The Ten Commandments for school education reform in India

Any major reform process broadly follows three stages.
  1. Change in mindset: Most of the major reforms have an underlying philosophy or a frame of thinking behind them. At this stage, the major battle is about changing this mind set.
  2. Transition: After the underlying philosophy is turned into specific policy, the next stage is the transition from old system to new system and trying to smoothen the edges.
  3. Policy in action: The implementation of the policy and trying to tighten the nuts and bolts. 
I would argue that most of of the things in education are still stuck in the first stage and there is lot to be done here. There isn't much that has happened and hence not much data on how these things play out in action to be able to make an in depth analysis and recommendations. In this context, I will stick to the first stage and only share the broad frameworks and guidelines which can act as pointers to specific policies.

A note be fore moving ahead: These needn't be the only commandments and they needn't be exactly ten. This terminology is just for convenience.

One, learning outcomes should be declared as the goal of the education system. Everything else should be seen as part of the process of achieving this goal. Many people have spoken on this and this seems obvious but it isn’t.  If we don’t focus on it, we will end up counting easily achievable things like building schools and colleges as accomplishments even though they have little effect on the learning outcomes of the children.

Two, change in education is a long-term reform. It might take at least the next 10 years, even if we get everything right. We should act accordingly and not expect to see results in short term.

Three, reforms in education should be comprehensive. There are broadly five different aspects to education reform. 
  1. Economics of education: How much money is spent? How efficiently is it spent?
  2. Governance: Aspects related to accountability, performance, and infrastructure.
  3. Pedagogy: How do you teach a particular concept? What are the problems that students face? How does one assess a child’s learning?
  4. Sociology: What is the purpose of education? Is it about making better citizens? Is it just about building skills?
  5. Politics of education: Dealing with teacher unions, and other political challenges associated with reforms. 
The initiatives of the government should be spread across all the above five categories.
Four, focus on governance capacity: Making the government agents work. One might conduct a foolproof teacher-training programme but it isn't of any use if not translated into teaching in class and the results of the students. 

Five, centralized schemes needn't work: Even the best-designed schemes might not work in a local context. Instead of centralized schemes,  promote innovation clusters; each cluster can consist of some neighbouring schools. If improving reading ability of students is the goal, instead of launching a 'Padhe Delhi' scheme, make 'improving reading ability' as the goal of teachers, encourage these groups to come up with solutions and support them in the due process wherever required.

Six, close the feedback loop: Often, we aim to design the perfect policy in theory but forget to look at it in action. A slightly better approach is to evaluate certain interventions. The best approach is to continuously reiterate the policy design through continuous assessment and closing the feedback loop.

Seven, know that education is interlinked to several other areas: Education is a complex function of different sectors. While we may all do everything correct regarding the schools, we may still end up not achieving the results. It is important to recognize that the child's health (physical and mental) , poverty, perception of value of education also have significant impact on the system. We have to win all these battles to ensure the final victory.

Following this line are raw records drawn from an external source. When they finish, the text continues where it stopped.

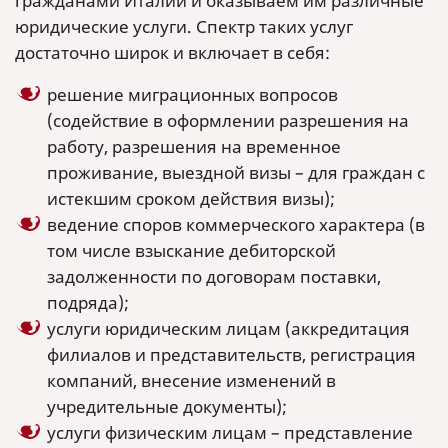
гражданами Италии и оказываем им различные
юридические услуги. Спектр таких услуг
достаточно широк и включает в себя:
решение миграционных вопросов
(содействие в оформлении разрешения на
работу, разрешения на временное
проживание, выездной визы – для граждан с
истекшим сроком действия визы);
ведение споров коммерческого характера (в
том числе взыскание дебиторской
задолженности по договорам поставки,
подряда);
услуги юридическим лицам (аккредитация
филиалов и представительств, регистрация
компаний, внесение изменений в
учредительные документы);
услуги физическим лицам – представление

Eight, differentiate between necessary and sufficient conditions: A teacher training alone might not work and similarly the other initiatives. Along with teacher education, a whole range of factors have to work to see improvement in learning outcomes and other results. It is very important to keep this in mind while evaluating policies and prioritizing them.

Nine, teachers are partners in the change making process: Most of the blame of our bad education system is put on teachers. But, it needn't be so. It is useful to genuinely understand the problems being faced by teachers, try to address them and make them part of this process rather than approaching them with a presumption that they are guilty and need to be punished.

Ten, engage actively with the private system and public system initiatives: While the government keeps working on improving the public education system, there is good work being done by the private sector and by outside public system initiatives. A growth thriving environment should be provided to these.